STATED EXERCISE: Extend the excerpt below on Experian's dark web scan and free alternatives, picking up right after its final sentence.

SOURCE EXCERPT:
Experian Paid Account Upgrade

After clicking around my new Experian account for a bit, I didn’t see anything particularly notable. Nearly everything requires upgrading to a paid account, which seems to be why Experian requires you to create an account to run this scan.

Is the Experian Dark Web Scan Worth It?

After walking through Experian’s offering, I feel confident in saying that it was pretty much worthless. The only information that it found was years-old breaches from major websites that have nothing to do with the dark web, which I already knew about and took action.

Experian’s “recommended actions” all revolve around you paying the company for more services. It wants you to sign up for more monitoring and even pay to access your credit score (which you can do elsewhere for free).

But this is a waste of money.

What You Should Do Instead

Don’t pay Experian for what you can do for free.

Check for Account Breaches

Thanks to the website haveibeenpwned, operated by security expert Troy Hunt, I already knew when my credentials were leaked by Patreon and bit.ly. Simply enter your email address and you’ll see all the breaches that affected you.

haveibeenpwned

From there, you can take action to secure your accounts by changing your passwords, setting up two-factor authentication, and similar. Click the Notify me tab at the top of the page and you’ll even receive an email when a future breach of your information happens.

For better security, we recommend using a password manager and generating unique passwords for each site. That way, if one password is exposed, hackers can’t use it to break into multiple accounts.

Don’t forget about other ways to check if your online accounts were hacked, too.

Freeze Your Credit

Experian wants you to subscribe so you can enable a “credit lock”, but you can already do 99% of what that lock offers by freezing your credit report. This used to cost a fee, but since late 2018, it’s free to freeze and thaw your credit in all 50 states.

When you freeze your credit, nobody can access it unless you use your unique PIN to temporarily unfreeze it. This makes it much harder for someone to steal your identity, as they can’t open new lines of credit in your name.

RECORDED INFORMATION:
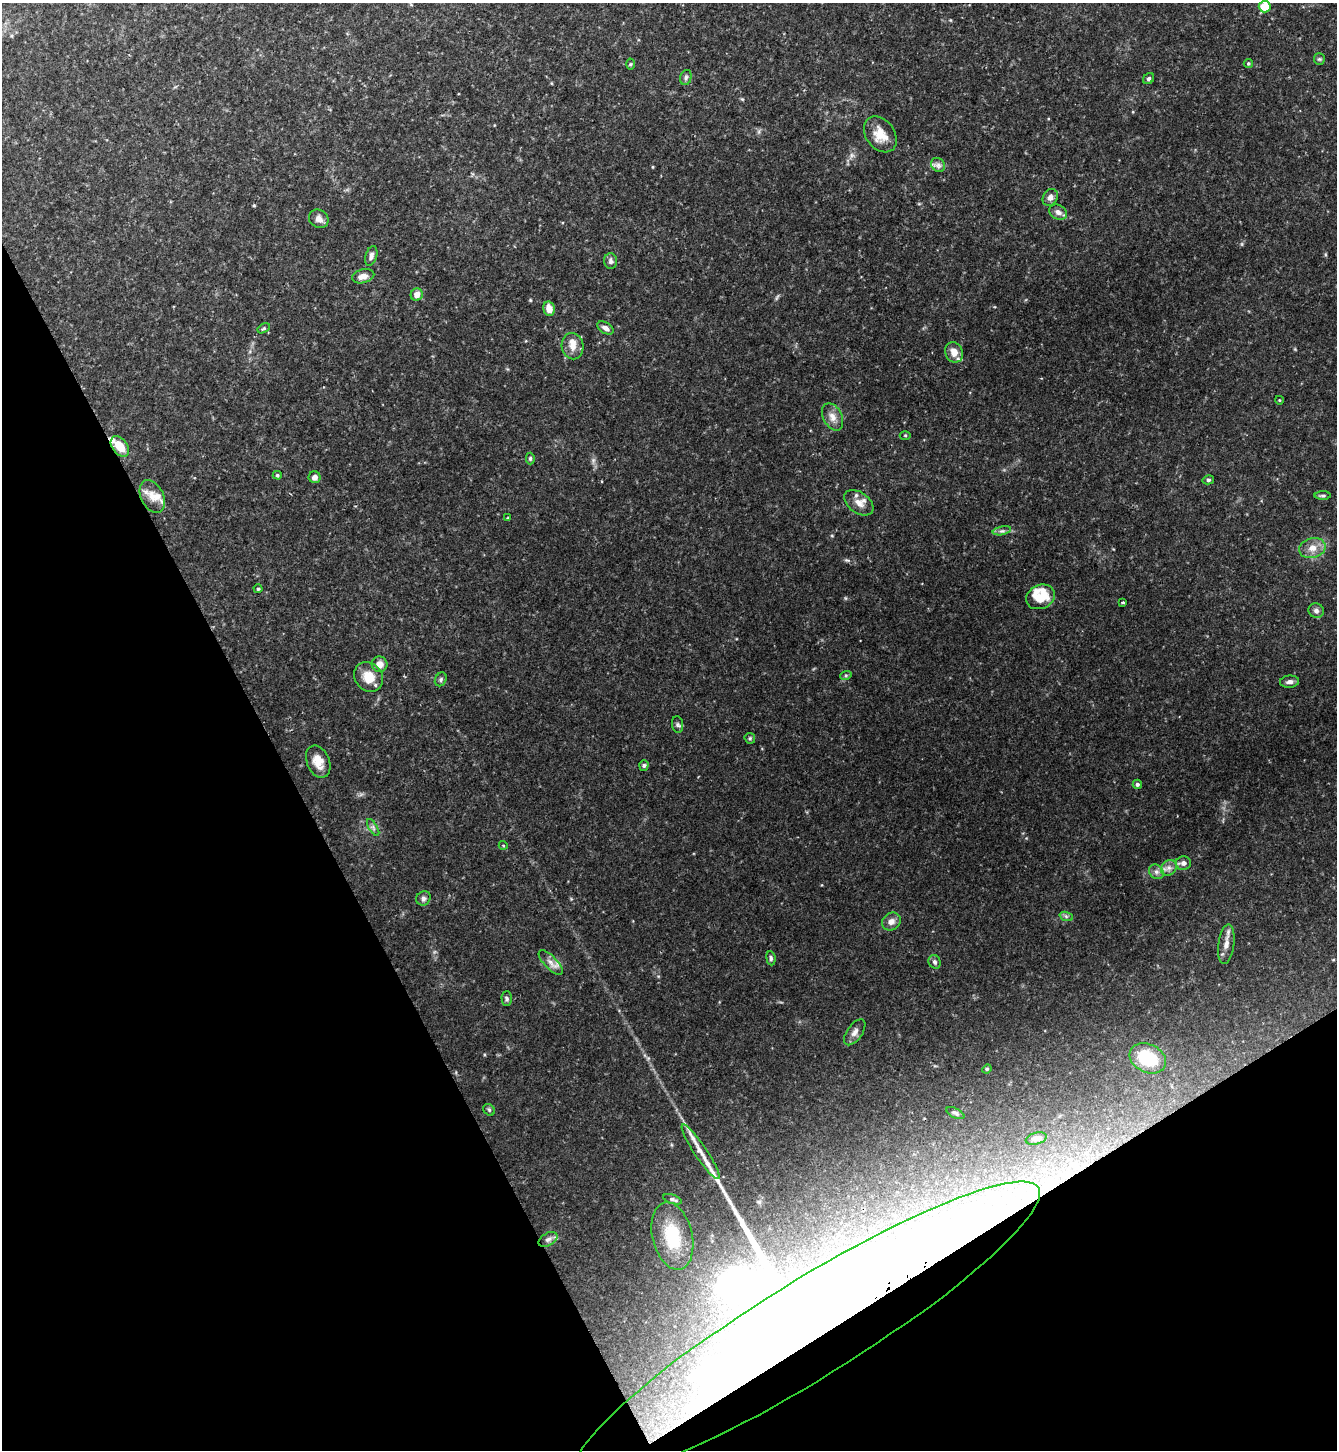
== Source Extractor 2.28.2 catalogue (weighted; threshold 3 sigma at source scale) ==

TASK ANSWER:
It’s a small hassle to unfreeze your credit when you do need it, like when applying for a loan, but it’s worth the added security.

You’ll need to freeze your credit with each of the three major agencies individually. Visit these pages to get started:

Why Dark Web Monitoring Is Useless

We’ve looked at what Experian’s dark web scan offers compared to alternatives, but what’s more important is what it doesn’t offer. Dark web scanning supposedly looks all over the dark web for your personal info, but this is impossible by the very nature of the dark web.

Nobody knows how many sites are on the dark web because they don’t link to each other like the standard web. Experian says that its scan “looks back to 2006 and searches over 600,000 web pages” for your information. However, we can safely assume that the dark web holds many millions of pages. Further, exchanges of sensitive information are private and wouldn’t be accessible to the public in searches like this.

Because of this, it’s clear that Experian and other dark web scanners do not scan the entire dark web for your information. This is impossible, and any service claiming to do so is lying. In all likelihood, these services instead scan giant dumps of leaked data (like haveibeenpwned does) to report if your information was leaked.

And while free services don’t scan for your Social Security number, chances are that it’s probably already leaked at some point. Remember the awful Equifax data breach in September 2017, which put the sensitive info of some 200 million people out into the wild for anyone to access? These breaches happen too often, and have probably leaked your private data already.

The best you can do is freeze your credit and proactively watch for signs of fraud. Paying Experian money to do scans you can do for free isn’t going to help much. Remember that in my trial, it didn’t actually find anything from the dark web. And if it did find a compromised Social Security number, it would recommend a credit freeze anyway.

Dark Web Scans: Forget the Hype

Frankly, seeing a credit agency like Experian start pushing its dark web scan in the wake of the Equifax data breach is frustrating.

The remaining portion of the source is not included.